Required action
Collect every line below that contains the word "estudiantes", and copy each of those lines.

───── Data to examine

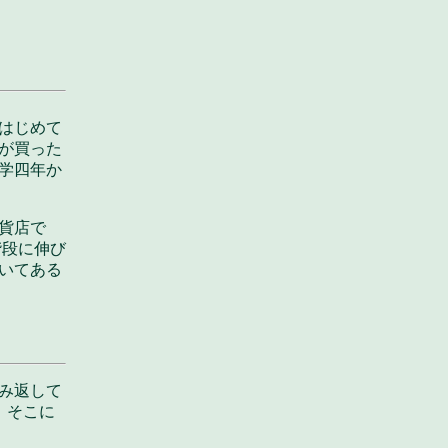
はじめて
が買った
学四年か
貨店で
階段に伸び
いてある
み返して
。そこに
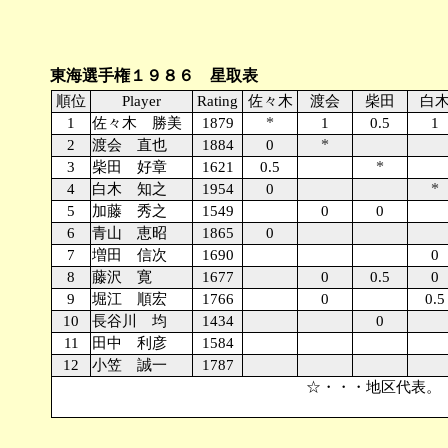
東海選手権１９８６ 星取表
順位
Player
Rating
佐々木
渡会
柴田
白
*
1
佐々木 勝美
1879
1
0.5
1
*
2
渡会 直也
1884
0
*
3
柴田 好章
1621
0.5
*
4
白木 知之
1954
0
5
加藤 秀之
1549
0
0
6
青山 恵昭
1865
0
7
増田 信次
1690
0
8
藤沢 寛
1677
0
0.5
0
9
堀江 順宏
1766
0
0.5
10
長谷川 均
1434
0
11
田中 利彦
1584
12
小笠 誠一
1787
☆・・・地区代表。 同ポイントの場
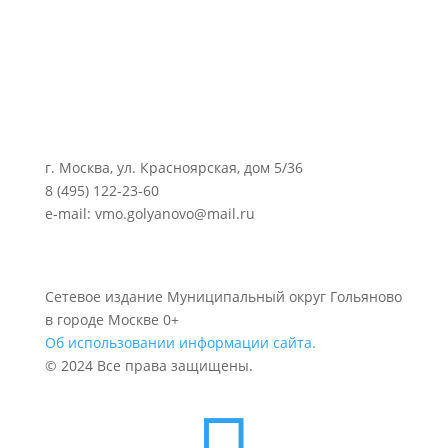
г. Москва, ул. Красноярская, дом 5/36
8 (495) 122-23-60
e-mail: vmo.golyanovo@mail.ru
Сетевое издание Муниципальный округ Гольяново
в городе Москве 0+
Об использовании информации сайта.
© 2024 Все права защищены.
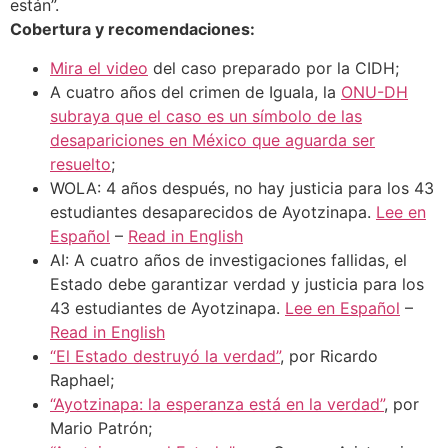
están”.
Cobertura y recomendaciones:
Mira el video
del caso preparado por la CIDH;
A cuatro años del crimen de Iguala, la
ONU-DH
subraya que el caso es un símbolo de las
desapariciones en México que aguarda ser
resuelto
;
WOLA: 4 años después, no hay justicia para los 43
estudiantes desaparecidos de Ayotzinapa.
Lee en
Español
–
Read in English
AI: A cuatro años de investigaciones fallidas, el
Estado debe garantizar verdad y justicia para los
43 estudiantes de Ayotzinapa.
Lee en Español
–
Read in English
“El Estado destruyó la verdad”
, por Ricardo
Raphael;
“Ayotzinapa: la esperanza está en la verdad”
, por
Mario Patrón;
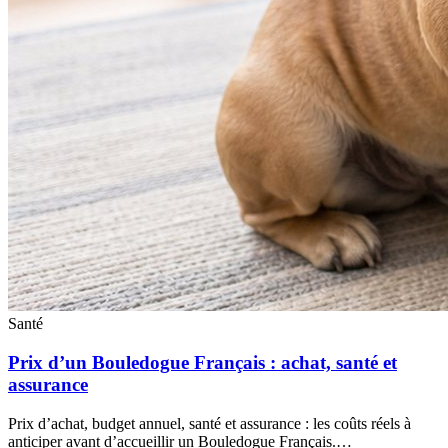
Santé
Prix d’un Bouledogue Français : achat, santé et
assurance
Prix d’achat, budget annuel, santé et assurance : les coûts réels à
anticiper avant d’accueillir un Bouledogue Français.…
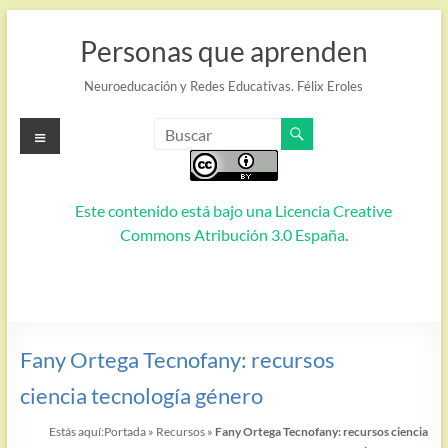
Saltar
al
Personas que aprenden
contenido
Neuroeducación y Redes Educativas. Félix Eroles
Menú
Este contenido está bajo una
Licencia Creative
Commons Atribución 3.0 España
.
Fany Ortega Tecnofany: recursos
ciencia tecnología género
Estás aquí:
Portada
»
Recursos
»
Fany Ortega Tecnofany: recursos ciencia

──────────

Reply to the exercise
estudiantes desaparecidos de Ayotzinapa.
43 estudiantes de Ayotzinapa.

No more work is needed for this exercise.